In this study, we observed that the population started to consistently open their valves and become active near the coldest period of the year (around March) and conversely closed their valves and started to become inactive by mid-September when temperatures were near their annual maximum (Fig. 5d). The valve gape records, however, show that they were not completely inactive in this winter period. All clams opened their valves widely once or twice a month for 1–3 days, and then closed again. A similar pattern has previously been observed in experiments and in the field (Taylor 1976; Strahl et al. 2011). While the reason for this behavior is not clear, it could be related to respiration and/or might be a type of probing behavior to test whether the environment is favorable. Our results showed that once there is food enough, the bivalves do not return to a dormant state but start feeding continuously with fully open valves. These results agree with earlier studies in A. islandica (Winter 1969) and other bivalves (Higgins 1980; Williams and Pilditch 1997; Riisgård et al. 2006) where the presence of Chl-a appears to be the main driver for sustained opening of their valves.

Next to [Chl-a], there was a relatively strong positive correlation between valve gape and light conditions. In some bivalve species valve gape behavior is directly triggered by light conditions (García-March et al. 2008; Schwartzmann et al. 2011), whereby variations in sun or moon irradiance immediately provoke a response. Arctica islandica is known to have a shadow reaction to light (Morton 2011), but our results did not indicate an immediate response of valve gape to moon phase, day length or hourly variations in light intensity (unpubl data). Light could have an indirect effect on A. islandica through modulation of food availability (Kaartvedt 2008). There is indeed evidence that for some species of bivalves, valve gape responds to the presence of algal food (Higgins 1980; Williams and Pilditch 1997; Riisgård et al. 2003, 2006. In laboratory conditions under continuous light exposure, A. islandica exhibited a 3–7 min periodicity in valve and mantle activity, which could be related to intrinsic drivers such as a biological clock (Rodland et al. 2006). The exact role of light as driving factor for valve gape of A. islandica remains unresolved, and the effect of photoperiod at different algal concentrations should be studied to clarify this issue.

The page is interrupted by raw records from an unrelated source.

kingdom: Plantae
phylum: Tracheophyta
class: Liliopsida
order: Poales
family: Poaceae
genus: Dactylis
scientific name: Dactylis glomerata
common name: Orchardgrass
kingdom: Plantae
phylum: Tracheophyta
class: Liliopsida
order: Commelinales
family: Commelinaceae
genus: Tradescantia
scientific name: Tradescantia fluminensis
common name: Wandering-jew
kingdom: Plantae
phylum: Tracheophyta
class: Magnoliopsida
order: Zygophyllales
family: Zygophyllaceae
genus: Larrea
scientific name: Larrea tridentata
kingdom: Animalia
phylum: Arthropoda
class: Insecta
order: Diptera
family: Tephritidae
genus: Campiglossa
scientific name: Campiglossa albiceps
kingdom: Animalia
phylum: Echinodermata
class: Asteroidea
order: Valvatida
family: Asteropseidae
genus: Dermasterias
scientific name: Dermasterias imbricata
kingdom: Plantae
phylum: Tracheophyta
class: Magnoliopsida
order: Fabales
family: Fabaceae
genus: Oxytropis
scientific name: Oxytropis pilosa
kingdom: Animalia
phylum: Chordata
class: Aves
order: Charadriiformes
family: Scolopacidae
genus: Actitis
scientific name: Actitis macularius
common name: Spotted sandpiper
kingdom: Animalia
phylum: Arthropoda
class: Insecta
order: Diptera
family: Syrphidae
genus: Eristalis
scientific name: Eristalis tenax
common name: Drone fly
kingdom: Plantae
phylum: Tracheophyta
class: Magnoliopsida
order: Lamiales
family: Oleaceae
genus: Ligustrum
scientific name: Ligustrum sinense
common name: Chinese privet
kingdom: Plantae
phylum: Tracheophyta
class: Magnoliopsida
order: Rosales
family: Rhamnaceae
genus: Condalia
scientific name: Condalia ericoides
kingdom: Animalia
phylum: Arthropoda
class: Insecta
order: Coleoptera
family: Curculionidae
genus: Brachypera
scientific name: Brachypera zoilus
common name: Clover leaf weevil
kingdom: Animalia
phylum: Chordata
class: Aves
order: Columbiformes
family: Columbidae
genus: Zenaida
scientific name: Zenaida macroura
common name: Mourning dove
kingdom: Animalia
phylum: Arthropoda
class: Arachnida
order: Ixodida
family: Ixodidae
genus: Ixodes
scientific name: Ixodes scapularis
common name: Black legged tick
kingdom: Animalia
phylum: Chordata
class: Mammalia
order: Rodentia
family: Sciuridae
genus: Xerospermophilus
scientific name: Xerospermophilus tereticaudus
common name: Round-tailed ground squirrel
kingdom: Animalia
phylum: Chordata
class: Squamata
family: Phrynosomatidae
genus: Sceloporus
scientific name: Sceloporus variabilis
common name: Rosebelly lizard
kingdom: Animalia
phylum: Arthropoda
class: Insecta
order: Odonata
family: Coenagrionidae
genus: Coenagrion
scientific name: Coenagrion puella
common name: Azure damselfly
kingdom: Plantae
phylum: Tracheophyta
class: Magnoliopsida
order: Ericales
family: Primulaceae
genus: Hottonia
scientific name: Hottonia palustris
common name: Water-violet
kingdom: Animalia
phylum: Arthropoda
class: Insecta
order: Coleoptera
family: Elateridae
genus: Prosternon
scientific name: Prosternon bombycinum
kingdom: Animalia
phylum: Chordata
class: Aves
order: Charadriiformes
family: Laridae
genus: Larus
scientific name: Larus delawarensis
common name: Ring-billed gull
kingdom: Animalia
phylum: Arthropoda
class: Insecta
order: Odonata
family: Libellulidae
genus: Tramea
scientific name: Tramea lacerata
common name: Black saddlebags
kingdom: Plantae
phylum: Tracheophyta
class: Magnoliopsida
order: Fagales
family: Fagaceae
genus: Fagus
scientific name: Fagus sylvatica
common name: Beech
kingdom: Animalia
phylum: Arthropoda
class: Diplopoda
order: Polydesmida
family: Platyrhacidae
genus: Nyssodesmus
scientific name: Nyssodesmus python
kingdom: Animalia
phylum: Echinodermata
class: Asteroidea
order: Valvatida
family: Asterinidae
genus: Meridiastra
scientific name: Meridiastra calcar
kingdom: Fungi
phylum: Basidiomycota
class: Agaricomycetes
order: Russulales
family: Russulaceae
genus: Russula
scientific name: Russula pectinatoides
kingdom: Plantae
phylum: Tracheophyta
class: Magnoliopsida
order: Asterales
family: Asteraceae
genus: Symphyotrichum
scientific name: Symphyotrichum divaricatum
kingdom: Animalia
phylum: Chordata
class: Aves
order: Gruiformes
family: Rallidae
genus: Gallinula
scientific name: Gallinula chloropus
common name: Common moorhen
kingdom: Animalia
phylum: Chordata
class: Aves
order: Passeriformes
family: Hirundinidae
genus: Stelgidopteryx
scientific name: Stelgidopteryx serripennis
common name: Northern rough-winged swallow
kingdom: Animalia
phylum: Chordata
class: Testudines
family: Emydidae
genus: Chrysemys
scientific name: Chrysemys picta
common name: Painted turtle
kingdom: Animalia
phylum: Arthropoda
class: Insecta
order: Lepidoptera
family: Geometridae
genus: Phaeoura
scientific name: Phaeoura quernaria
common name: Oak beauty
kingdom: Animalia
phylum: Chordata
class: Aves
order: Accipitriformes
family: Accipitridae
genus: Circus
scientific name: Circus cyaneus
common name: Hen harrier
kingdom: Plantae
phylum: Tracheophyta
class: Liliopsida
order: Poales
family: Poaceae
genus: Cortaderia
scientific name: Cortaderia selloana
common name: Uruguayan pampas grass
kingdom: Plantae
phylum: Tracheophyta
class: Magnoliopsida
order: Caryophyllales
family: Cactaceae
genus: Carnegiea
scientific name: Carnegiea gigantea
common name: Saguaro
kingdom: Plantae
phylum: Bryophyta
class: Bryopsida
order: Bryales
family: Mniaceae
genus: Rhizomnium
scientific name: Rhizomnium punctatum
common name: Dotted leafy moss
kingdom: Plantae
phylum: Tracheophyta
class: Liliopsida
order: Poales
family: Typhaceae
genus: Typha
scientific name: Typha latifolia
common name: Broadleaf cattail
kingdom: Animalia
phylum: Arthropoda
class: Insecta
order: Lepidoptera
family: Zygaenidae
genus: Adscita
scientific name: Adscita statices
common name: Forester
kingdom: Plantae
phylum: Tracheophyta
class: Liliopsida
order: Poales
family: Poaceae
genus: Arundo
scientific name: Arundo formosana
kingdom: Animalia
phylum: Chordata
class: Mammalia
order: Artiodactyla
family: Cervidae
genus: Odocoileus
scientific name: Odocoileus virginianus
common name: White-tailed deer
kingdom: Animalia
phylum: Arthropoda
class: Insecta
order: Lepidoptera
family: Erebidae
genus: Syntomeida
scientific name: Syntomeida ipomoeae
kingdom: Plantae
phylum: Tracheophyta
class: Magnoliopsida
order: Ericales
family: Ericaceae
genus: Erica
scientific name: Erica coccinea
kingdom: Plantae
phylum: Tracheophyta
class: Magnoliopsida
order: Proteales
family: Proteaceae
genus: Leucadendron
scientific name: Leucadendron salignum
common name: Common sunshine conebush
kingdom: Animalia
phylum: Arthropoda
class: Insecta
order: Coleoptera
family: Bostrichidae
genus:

In summary, our research found that: (1) gaping activity of A. islandica is highly synchronized among individuals in the studied population (2) [Chl-a] is the main driver of valve gaping activity in northern Norway, (3) the clams had a period of active gaping of eight months (between February and September). These results suggest the length of growing season in northern Norway is likely limited to about eight months (Weidman et al. 1994; Schöne et al. 2005; Dunca et al. 2009) starting very early in the spring and ending in late summer/early fall (Witbaard et al. 2003; Dunca et al. 2009).